In postmenopausal women, atrophy of the endometrium is the most common etiology of vaginal bleeding. Other common causes include endometrial polyps, endometrial hyperplasia, and endometrial cancer. Less common etiologies include uterine leiomyomas, adenomyosis, hormone replacement therapy, and cervical cancer. Approximately 12% of women with postmenopausal bleeding have endometrial cancer. Endometrial cancer is one of the most common gynecologic malignancies, and the risk of development increases with age.

In a postmenopausal patient with vaginal bleeding, what is the role of imaging?

Endometrial polyps, endometrial hyperplasia, submucosal fibroids, and endometrial cancer can all present with vaginal bleeding. Although vaginal bleeding is most often due to a benign etiology, imaging can be performed to exclude an underlying anatomic cause and potentially guide tissue sampling if needed. Transvaginal US is the first line of imaging because it can visualize the endometrium and assess endometrial thickness. Endometrial thickness greater than 4 mm on US has a sensitivity of 98% for detection of endometrial cancer and requires further workup, whereas endometrial thickness of 4 mm or less has a negative predictive value of 99%. Sonohysterography and MRI may be performed for further evaluation as needed. Tissue sampling of the endometrium may be warranted using dilation and curettage (D&C) or hysteroscopy to enable visualization of the endometrium and directed biopsies. A diagnostic feature favoring endometrial cancer rather than endometrial hyperplasia or polyp is the presence of myometrial invasion or metastatic disease.

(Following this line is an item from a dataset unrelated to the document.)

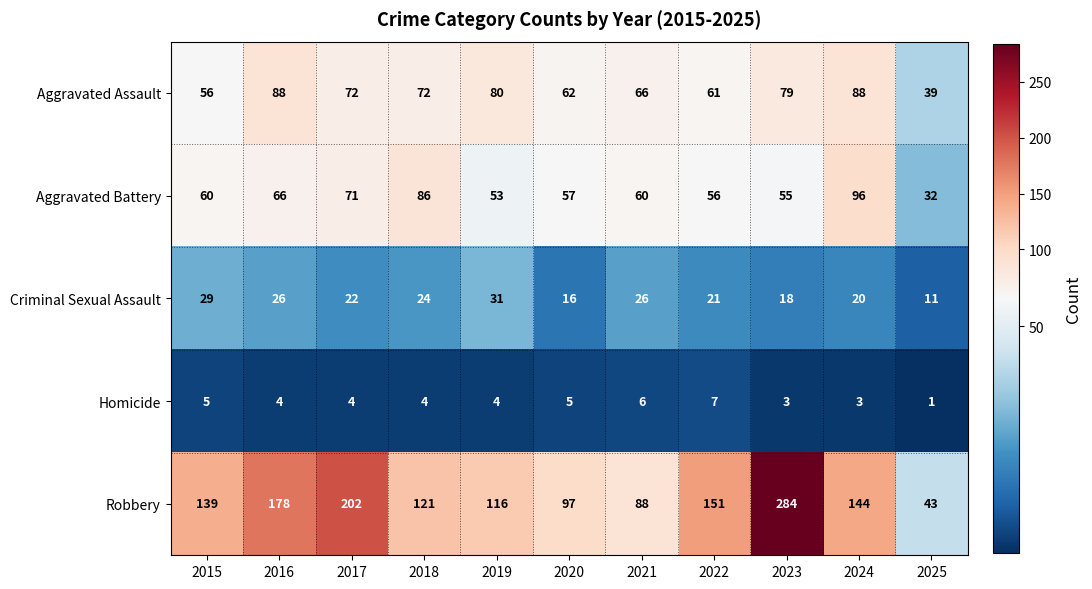

List the series in order of their peak value, lowest first.

Homicide, Criminal Sexual Assault, Aggravated Assault, Aggravated Battery, Robbery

What is adenomyosis, and what are its imaging characteristics?

Adenomyosis is the presence of ectopic endometrial tissue that develops and grows within the muscular wall of the uterus (i.e., the myometrium). It typically affects women of reproductive age, and symptoms may include severe menstrual cramps, bloating, dysmenorrhea, and menorrhagia. Uterine adenomyosis can be focal, diffuse, or even masslike (i.e., an adenomyoma) and mimic leiomyomas. Transvaginal US is typically used as the first line of imaging. US features of adenomyosis include heterogeneous, most commonly hypoechoic, myometrium with striations and an ill-defined endomyometrial junction. The uterus may appear asymmetric with globular thickening of a wall in focal adenomyosis ( Figure 38-4, A-B ). MRI can be very helpful to confirm this diagnosis. On MRI, adenomyosis is identified as thickening of the junctional zone (≥12 mm), often with presence of subcentimeter foci of T2-weighted (and sometimes T1-weighted) hyperintensity representing ectopic endometrial glands. Focal adenomyosis typically has indistinct margins and does not exert much, if any, mass effect upon adjacent structures.

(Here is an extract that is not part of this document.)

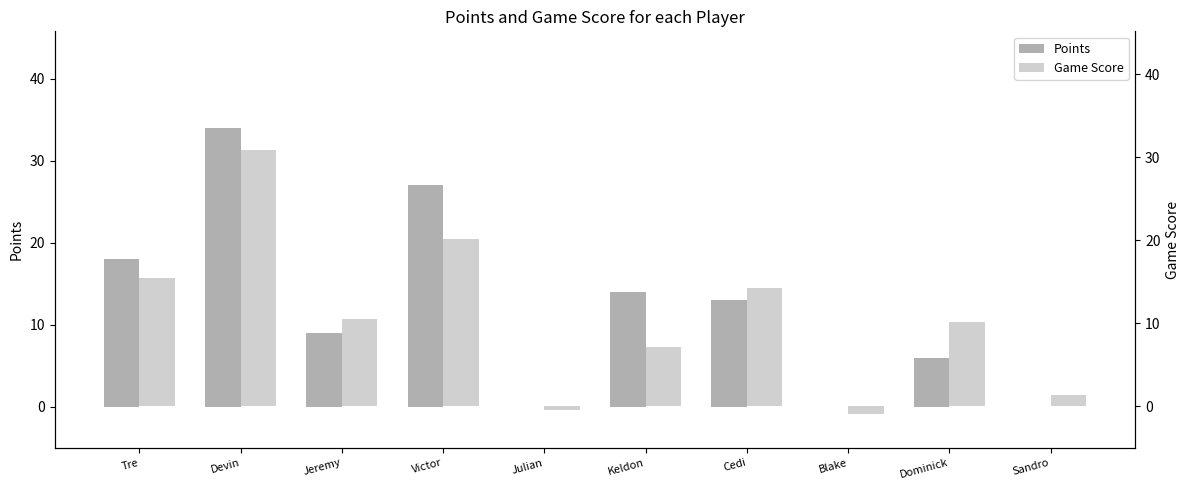

How many groups of bars are there?

10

Figure 38-4, Focal adenomyosis and uterine leiomyomas on US and MRI. A, Sagittal transvaginal US image of uterus demonstrates focal thickening of myometrial wall with ill-defined endomyometrial junction ( arrows ) due to focal adenomyosis. B, Sagittal T2-weighted MR image in midline shows focal thickening of junctional zone along posterior myometrial wall with small high signal intensity cystic foci ( arrow ) due to segmental adenomyosis. Note lack of mass effect upon endometrium. C, Sagittal saline-infused sonohysterographic image demonstrates well-defined mass arising from posterior uterine wall and projecting into endometrial cavity representing intracavitary uterine leiomyoma (*). D, Sagittal T2-weighted MR image shows multiple well-circumscribed anterior and posterior intramural uterine leiomyomas (*). Note that anterior leiomyoma has submucosal component and exerts mass effect upon endometrium.